The Coffee Lover

Porter sits on the back porch steps. At Maureen’s. He is waiting for her. For her to come out. For her to bring the coffee she is making.

The air is cool, and a blanket of mist covers the tops of the white pines, blocking his view of the water, which lies down the steep sandy slope behind her house.

He brought pastries from home. It is Sunday morning. He has not read the Times yet. It lays folded on the stair next to him. They will read it together later. Maybe walk to the beach.

They had met at a school function. The class play. That was a year ago. She taught English there. His children had gone to the school, though they never were in her class. One of them, his youngest, was set to graduate next year.

She was standing behind him during intermission. On the line for water and chocolate chip cookies.

“Saramago,” she said.

He turned.

She pointed to the book he was holding.

“I have just started it. I like it so far.”

She introduced herself. She knew who he was. Which one of the students was his. They talked until the lights flashed on and off.

He watched her walk back to her seat, down the side aisle to a seat near the front. His eyes were drawn to her, waiting for her turn around. She did not.

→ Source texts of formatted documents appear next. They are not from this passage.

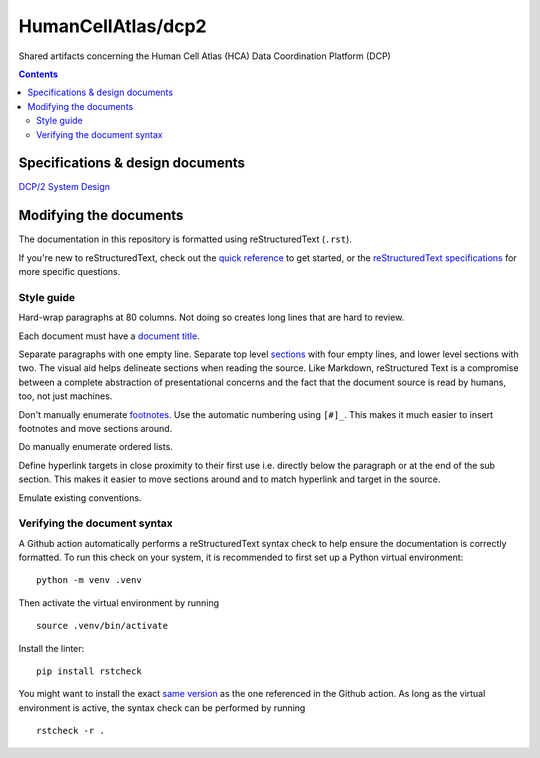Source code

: ===================
HumanCellAtlas/dcp2
===================

Shared artifacts concerning the Human Cell Atlas (HCA) Data Coordination
Platform (DCP)

.. image:: https://github.com/DataBiosphere/hca-dcp/actions/workflows/main.yml/badge.svg
   :target: https://github.com/DataBiosphere/hca-dcp/actions/workflows/main.yml

.. contents::




Specifications & design documents
=================================

`DCP/2 System Design`_

.. _DCP/2 System Design: docs/dcp2_system_design.rst





Modifying the documents
=======================

The documentation in this repository is formatted using reStructuredText
(``.rst``).

If you're new to reStructuredText, check out the `quick reference`_ to get
started, or the `reStructuredText specifications`_ for more specific
questions.

.. _quick reference: https://docutils.sourceforge.io/docs/user/rst/quickref.html
.. _reStructuredText specifications: https://docutils.sourceforge.io/docs/ref/rst/restructuredtext.html


Style guide
-----------

Hard-wrap paragraphs at 80 columns. Not doing so creates long lines that are
hard to review.

Each document must have a `document title`_.

.. _document title: https://docutils.sourceforge.io/docs/user/rst/quickstart.html#document-title-subtitle

Separate paragraphs with one empty line. Separate top level `sections`_ with
four empty lines, and lower level sections with two. The visual aid helps
delineate sections when reading the source. Like Markdown, reStructured Text
is a compromise between a complete abstraction of presentational concerns and
the fact that the document source is read by humans, too, not just machines.

.. _sections: https://docutils.sourceforge.io/docs/user/rst/quickstart.html#sections

Don't manually enumerate `footnotes`_. Use the automatic numbering using
``[#]_``. This makes it much easier to insert footnotes and move sections
around.

.. _footnotes: https://docutils.sourceforge.io/docs/user/rst/quickref.html#footnotes

Do manually enumerate ordered lists.

Define hyperlink targets in close proximity to their first use i.e. directly
below the paragraph or at the end of the sub section. This makes it easier to
move sections around and to match hyperlink and target in the source.

Emulate existing conventions.


Verifying the document syntax
-----------------------------

A Github action automatically performs a reStructuredText syntax check to help
ensure the documentation is correctly formatted. To run this check on your
system, it is recommended to first set up a Python virtual environment::

   python -m venv .venv

Then activate the virtual environment by running ::

   source .venv/bin/activate

Install the linter::

   pip install rstcheck

You might want to install the exact `same version`_ as the one referenced in the
Github action. As long as the virtual environment is active, the syntax check
can be performed by running ::

   rstcheck -r .

.. _same version: .github/workflows/main.yml#L18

During the next week he wrote a note to her, leaving it in her mail slot in the school office.

From inside the house, he hears the kitchen telephone ring and hears her answer it. The coffee would take longer. He thinks of going in to finish it up for her. She was less concerned than he was about it. About the coffee. He knows she thinks he is finicky about the coffee. In truth, though, she has never said that. Rather, she had asked him to show her how make it the way he liked it. What beans to use. How long it must steep.

“Who was on the phone?” he says when she comes out.

“It was Henry. He thinks he left his squash racquet here.”

Henry had lived with Maureen for three years. He was also a teacher. They shared in paying the rent. All the bills. She broke it off with him in the weeks after she met Porter, after they had spent time together. Kissed in a way that fed them both.

And when she asked Henry to leave, he moved his things out of the house, taking the bed with him, leaving Maureen to sleep on the couch in the living room until she could buy a new one. One that Porter found for her. One that a friend of his was selling before his move to Arizona. One he helped her pay for. The one he and Maureen made love on, on evenings when her children were staying at her ex-husband’s house and his daughter was with his ex.

Maureen sets down the tray with the coffee and the pastries he brought on the porch steps and sits next to him. Porter pulls her close. Her shoulders relax and fold in against his chest. He breathes in the earthiness of the skin on her forehead. He pulls her closer still.

Her physical presence stirs him. She is trim. Muscular. In some ways boy-like. In others, totally womanly—the curve of her smooth, rounded buttocks, the swell of her breasts, her head of thick black ringlets, her soft, confident voice. He craves this closeness with her.

She is older than he is. A couple of years. This is something that they both like.

She looks up toward him, smiles, waiting for him to smile back. A small muscle in the corner of her eyelid quivers. He notices it and sees a ripple of disquiet cross her face, like an unexpected breeze riffling the surface of a pond.

They sip their coffee. Share a Linzer tart. He kisses the powdered sugar from her lips. Licks the raspberry jam from her chin.

A moment passes between them

A silence hangs in the air. A silence that they both feel. A silent space in which he could say he loves her. But he does not. A silent space that is filled with reticence. Her reticence. Her fear of asking more from him. Her fear that time is running out. And his. His reticence to engage. A reticence that wearies him. One that wears on him when they are not together, but which he cannot parse. At least not entirely.

“Is there someone else?” she says.

“No.”

“Then what is wrong?”

“I don’t know.”

He knows immediately that that is the wrong answer. Because it is not true, and because it hurts her. He does know what is wrong. He wants what they have. But no more. The coffee, the newspaper conversation, the books, and the love-making. It is, to him, all like a soft blanket that he can tuck beneath his chin at night. One that soothes and warms him. But one that, at two or three in the morning proves to be much too warm, smothering, which he must pull away and cast off.

He touches her arm and she looks at him. She sees things she does not want to see. She wishes it were different.

They look away from one another. Down the slope to the water.

She gets up. “I’ll get us some more coffee,” she says.

He wants to say something but no words come.

One thought on “The Coffee Lover”

  1. Joe. For whatever reason, this story hit close to home. I, at times feel that being to much “in love”, weakens the potentially stronger bond that two beings are capable of sharing, but cannot; for one reason or another. For me it goes back to the “storybook fairytale romance” that ones society contrives of the way being in love “supposed to be”. Many are tripped-up with this cookie cutter “right way it should be”, which, in my mind, does not work, let alone tends to weaken the born with meaning of true love in itself. Perhaps unconditional. Not sure, Joe. Maybe it’s the “stage of life”, that pressures the ones true spirit, into a performance that others would like; as opposed to coming from the heart. It can be a very long trek between the heart and the head, and then back again. Forgive the vagueness, as for me “in love” has been, and will always be, an unclear path. Truly enjoyed this story’s honesty. Be well.